The reason those boards are free in a bundle is because there outdated and nobody is ordering them anymore. Go with the 560BE and the board in FuryRosewoods link, you get 30 bucks off on it with the 560BE. Its alot better board then the others and worth the extra money.


----------



## Perkomate

why not just sit with 4 gigs ram, get a bearable but shoddy GPU, and get 2500K?

Then, when the 7xxx series comes out, snap up a 6950 or something


----------



## FuryRosewood

2500 costs more than his budget allows.


----------



## Perkomate

FuryRosewood said:


> 2500 costs more than his budget allows.



well, shit.


----------



## FuryRosewood

if he wanted to try for a intel based platform, you would have to aim for something like a i3, which WOULD game, and may honestly do better than a quad core amd chip but then you have to fit that in the budget, and that isnt easy either, amd simply is cheaper for the budget that was made


----------



## jonnyp11

StrangleHold said:


> The reason those boards are free in a bundle is because there outdated and nobody is ordering them anymore.

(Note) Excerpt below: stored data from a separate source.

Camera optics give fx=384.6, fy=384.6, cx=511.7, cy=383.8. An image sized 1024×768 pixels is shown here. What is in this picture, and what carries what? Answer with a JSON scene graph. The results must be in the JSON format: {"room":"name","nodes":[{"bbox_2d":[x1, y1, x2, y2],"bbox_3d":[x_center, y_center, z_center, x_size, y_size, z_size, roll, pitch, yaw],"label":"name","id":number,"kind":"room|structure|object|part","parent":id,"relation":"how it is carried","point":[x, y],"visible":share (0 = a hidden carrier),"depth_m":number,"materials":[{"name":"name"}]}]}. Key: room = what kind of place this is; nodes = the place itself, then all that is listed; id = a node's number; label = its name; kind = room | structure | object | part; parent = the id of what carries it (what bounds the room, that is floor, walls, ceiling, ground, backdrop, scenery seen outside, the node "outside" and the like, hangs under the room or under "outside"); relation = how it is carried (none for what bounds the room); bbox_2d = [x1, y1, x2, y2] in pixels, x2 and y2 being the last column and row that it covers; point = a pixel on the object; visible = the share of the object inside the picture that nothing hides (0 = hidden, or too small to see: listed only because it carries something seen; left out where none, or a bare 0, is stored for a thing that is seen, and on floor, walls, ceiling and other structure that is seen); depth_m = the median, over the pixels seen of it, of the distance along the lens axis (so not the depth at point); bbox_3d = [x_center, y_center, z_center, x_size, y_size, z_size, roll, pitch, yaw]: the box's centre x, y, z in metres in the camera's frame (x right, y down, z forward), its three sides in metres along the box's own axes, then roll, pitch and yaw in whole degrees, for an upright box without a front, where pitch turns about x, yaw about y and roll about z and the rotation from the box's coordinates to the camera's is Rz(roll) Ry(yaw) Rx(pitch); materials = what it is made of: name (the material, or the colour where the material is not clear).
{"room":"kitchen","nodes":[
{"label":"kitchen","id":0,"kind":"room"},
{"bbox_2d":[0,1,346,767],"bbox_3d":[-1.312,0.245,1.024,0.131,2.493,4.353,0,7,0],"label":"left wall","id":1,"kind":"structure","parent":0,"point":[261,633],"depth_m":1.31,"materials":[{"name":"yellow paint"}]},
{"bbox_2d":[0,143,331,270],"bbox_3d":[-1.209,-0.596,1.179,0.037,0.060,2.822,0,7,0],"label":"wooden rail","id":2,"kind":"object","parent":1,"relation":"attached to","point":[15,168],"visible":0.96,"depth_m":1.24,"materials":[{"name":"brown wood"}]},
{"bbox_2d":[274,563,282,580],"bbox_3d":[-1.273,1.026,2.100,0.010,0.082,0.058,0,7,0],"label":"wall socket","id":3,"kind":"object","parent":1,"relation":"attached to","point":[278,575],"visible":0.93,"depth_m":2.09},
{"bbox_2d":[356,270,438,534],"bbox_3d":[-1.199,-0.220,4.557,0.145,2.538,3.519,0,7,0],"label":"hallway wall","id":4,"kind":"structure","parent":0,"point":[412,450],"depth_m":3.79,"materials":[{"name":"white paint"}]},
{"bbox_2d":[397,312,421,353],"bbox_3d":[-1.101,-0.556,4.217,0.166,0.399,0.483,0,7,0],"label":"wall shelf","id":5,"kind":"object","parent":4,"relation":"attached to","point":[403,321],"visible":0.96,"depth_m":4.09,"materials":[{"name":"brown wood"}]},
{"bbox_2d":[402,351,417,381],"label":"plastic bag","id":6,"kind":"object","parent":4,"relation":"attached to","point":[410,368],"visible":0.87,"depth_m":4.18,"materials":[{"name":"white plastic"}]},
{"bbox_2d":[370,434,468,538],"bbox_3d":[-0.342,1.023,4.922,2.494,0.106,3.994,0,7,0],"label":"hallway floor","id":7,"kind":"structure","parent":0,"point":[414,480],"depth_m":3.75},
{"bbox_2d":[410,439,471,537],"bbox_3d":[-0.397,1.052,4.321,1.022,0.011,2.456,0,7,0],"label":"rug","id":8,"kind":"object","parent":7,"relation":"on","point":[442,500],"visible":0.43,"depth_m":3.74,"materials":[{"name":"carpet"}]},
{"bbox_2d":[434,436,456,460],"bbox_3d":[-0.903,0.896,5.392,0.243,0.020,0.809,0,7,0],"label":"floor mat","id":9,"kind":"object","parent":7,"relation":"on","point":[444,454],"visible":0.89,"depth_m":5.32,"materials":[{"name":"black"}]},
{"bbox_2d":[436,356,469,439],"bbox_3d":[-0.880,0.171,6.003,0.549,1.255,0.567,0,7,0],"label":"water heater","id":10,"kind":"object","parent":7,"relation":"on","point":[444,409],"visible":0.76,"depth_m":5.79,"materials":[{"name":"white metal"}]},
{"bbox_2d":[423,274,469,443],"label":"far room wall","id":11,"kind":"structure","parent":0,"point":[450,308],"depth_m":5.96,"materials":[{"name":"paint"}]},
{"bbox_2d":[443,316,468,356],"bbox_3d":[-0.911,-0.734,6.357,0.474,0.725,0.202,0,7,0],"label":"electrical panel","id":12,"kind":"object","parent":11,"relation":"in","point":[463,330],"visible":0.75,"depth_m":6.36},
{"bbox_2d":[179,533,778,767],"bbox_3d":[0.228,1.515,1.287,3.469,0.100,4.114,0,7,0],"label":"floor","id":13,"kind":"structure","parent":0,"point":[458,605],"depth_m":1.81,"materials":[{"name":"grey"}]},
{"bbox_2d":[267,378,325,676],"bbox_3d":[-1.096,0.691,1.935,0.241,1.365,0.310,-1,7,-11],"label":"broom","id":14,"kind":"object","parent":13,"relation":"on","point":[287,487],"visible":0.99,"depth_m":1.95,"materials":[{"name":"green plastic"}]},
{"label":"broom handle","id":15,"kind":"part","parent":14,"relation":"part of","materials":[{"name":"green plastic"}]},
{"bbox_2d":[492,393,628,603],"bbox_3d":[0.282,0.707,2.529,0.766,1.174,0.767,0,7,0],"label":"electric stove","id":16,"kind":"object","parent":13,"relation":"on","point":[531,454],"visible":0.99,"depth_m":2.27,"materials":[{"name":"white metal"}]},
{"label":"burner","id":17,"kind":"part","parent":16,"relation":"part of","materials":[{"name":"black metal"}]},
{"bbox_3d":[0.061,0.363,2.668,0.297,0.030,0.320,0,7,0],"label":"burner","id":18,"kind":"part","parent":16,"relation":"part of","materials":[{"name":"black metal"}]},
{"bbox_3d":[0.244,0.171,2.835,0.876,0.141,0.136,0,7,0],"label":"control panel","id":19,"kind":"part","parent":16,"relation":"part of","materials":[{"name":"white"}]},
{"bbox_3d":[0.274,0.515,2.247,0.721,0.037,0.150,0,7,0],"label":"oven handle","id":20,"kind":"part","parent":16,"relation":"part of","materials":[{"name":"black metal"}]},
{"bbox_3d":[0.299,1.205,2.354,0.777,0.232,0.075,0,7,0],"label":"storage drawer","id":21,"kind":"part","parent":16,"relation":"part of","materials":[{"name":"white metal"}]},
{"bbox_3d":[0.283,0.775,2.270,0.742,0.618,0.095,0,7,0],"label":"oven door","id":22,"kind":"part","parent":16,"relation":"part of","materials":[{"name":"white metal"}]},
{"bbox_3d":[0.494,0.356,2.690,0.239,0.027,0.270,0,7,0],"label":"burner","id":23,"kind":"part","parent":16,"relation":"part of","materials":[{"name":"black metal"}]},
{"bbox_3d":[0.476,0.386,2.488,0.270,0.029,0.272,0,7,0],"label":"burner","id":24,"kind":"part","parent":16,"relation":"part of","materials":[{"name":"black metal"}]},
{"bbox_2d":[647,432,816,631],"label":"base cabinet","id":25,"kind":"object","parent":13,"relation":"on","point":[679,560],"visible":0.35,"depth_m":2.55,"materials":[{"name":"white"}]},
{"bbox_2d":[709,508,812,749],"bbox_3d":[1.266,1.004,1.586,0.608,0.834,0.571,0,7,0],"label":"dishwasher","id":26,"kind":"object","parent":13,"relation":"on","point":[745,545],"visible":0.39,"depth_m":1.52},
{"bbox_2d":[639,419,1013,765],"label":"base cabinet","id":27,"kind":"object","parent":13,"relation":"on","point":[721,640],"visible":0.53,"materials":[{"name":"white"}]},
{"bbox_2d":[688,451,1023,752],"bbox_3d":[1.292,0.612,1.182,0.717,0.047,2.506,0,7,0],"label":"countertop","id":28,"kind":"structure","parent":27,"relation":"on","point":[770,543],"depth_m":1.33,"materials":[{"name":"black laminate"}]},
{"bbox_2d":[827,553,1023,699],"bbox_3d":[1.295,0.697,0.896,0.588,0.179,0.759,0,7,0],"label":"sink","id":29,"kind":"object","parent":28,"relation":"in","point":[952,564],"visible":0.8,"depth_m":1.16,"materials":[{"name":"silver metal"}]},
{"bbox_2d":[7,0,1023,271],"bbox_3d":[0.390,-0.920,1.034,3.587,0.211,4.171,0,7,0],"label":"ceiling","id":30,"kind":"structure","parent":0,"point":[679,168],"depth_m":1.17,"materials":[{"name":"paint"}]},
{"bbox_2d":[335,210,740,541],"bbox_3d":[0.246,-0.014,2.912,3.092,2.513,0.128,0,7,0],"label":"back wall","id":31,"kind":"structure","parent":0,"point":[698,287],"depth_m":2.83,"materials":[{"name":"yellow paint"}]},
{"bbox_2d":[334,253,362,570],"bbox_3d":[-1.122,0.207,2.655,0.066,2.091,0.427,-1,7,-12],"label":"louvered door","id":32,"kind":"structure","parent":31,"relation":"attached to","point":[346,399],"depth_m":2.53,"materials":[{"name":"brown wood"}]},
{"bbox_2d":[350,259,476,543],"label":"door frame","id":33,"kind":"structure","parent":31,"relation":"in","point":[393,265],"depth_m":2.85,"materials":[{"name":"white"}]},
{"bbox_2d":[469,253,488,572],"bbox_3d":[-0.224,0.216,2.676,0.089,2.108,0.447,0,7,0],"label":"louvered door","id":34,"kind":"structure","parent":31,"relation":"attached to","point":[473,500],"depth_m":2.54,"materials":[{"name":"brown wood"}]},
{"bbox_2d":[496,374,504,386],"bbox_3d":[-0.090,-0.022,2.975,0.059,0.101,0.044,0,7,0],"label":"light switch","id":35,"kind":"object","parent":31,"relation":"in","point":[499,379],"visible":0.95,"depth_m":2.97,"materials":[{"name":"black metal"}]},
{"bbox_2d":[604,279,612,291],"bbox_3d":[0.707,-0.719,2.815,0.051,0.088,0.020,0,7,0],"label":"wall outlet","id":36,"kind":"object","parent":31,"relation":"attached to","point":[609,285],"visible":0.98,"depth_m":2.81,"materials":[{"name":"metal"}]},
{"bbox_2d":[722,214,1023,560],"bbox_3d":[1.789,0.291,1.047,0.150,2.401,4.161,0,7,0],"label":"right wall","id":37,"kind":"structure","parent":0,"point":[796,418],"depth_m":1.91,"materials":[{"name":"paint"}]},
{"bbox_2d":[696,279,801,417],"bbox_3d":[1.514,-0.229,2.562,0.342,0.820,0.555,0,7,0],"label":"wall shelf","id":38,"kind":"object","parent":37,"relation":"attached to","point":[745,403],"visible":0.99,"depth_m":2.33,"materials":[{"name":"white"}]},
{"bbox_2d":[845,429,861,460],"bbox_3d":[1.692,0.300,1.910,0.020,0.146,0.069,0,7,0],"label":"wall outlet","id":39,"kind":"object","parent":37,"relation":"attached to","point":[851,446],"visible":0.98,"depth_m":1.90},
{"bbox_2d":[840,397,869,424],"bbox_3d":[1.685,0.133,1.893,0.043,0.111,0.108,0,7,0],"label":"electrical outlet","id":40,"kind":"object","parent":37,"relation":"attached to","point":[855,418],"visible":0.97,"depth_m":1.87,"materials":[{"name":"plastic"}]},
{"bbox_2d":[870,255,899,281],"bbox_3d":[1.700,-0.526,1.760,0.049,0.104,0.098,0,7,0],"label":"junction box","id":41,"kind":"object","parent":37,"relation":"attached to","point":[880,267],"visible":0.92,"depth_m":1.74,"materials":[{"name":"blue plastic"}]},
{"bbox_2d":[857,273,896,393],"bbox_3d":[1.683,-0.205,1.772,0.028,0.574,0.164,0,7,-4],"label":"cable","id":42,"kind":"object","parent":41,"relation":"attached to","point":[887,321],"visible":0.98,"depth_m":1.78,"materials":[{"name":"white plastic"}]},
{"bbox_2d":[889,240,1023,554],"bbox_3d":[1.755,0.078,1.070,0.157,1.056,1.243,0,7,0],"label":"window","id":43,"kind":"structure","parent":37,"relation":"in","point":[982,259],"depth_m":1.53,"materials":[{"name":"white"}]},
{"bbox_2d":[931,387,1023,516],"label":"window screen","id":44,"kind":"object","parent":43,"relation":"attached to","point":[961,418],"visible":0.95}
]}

Go with the 560BE and the board in FuryRosewoods link, you get 30 bucks off on it with the 560BE. Its alot better board then the others and worth the extra money.



I know all that stuff and i'd love getting better and newer stuff. I'm probably going to talk to him later tonight and try to get a real budget in mind for everything i need. Also I was planning to ask him about all of these hard drives on sale right now, although i'm not sure if i'd rather get that corsair 90gb ssd today or looking at the momentus 500gb hybrid or a f3 1tb, since those are all a good bit off right now. And nobody ever answered my question about will microsoft let me transfer my xp off my old compaq or something like that?


----------



## FuryRosewood

i wouldnt recommend it...plus with the SSD you would want TRIM, so win7 is kinda a NEED


----------



## jonnyp11

which it's 80 right now and all, really just need to see how much the max would be cuz he keeps saying he wants to do a build too, but he also wants to get the best stuff possible if we do it and all, he's a confusing person.


----------